··· Data
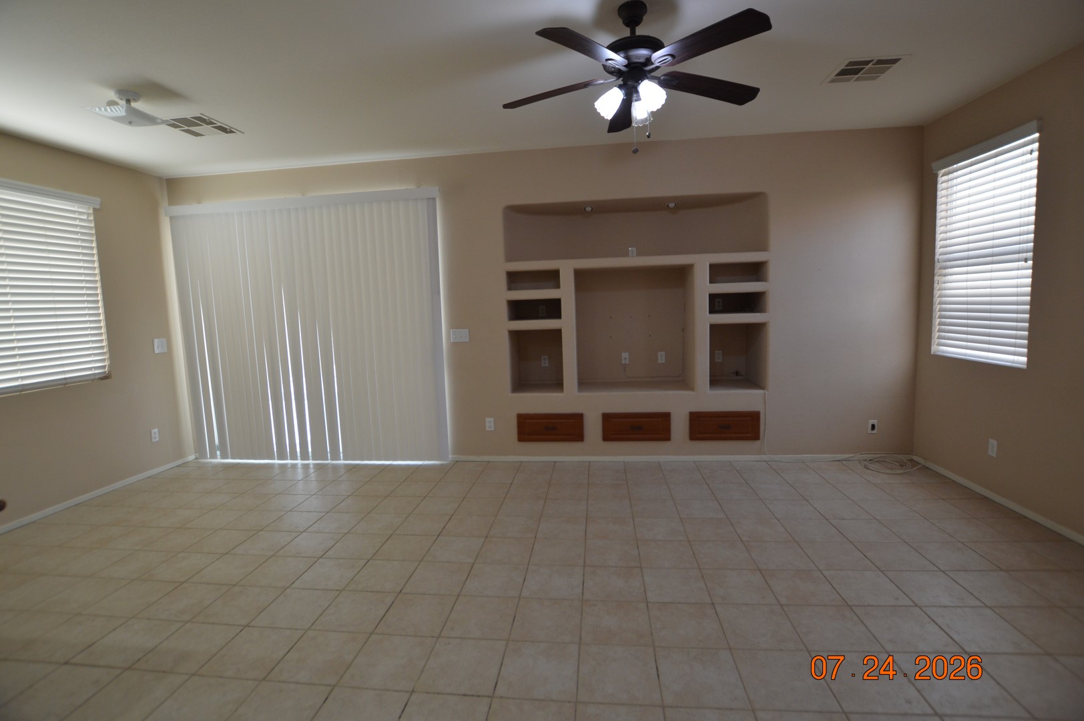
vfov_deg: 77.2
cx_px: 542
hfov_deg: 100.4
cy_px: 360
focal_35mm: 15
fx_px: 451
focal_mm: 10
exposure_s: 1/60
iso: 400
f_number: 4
······
Should there be pictures in the data, leave them out and return the rest exactly.

▸ Answer to the exercise
vfov_deg: 77.2
cx_px: 542
hfov_deg: 100.4
cy_px: 360
focal_35mm: 15
fx_px: 451
focal_mm: 10
exposure_s: 1/60
iso: 400
f_number: 4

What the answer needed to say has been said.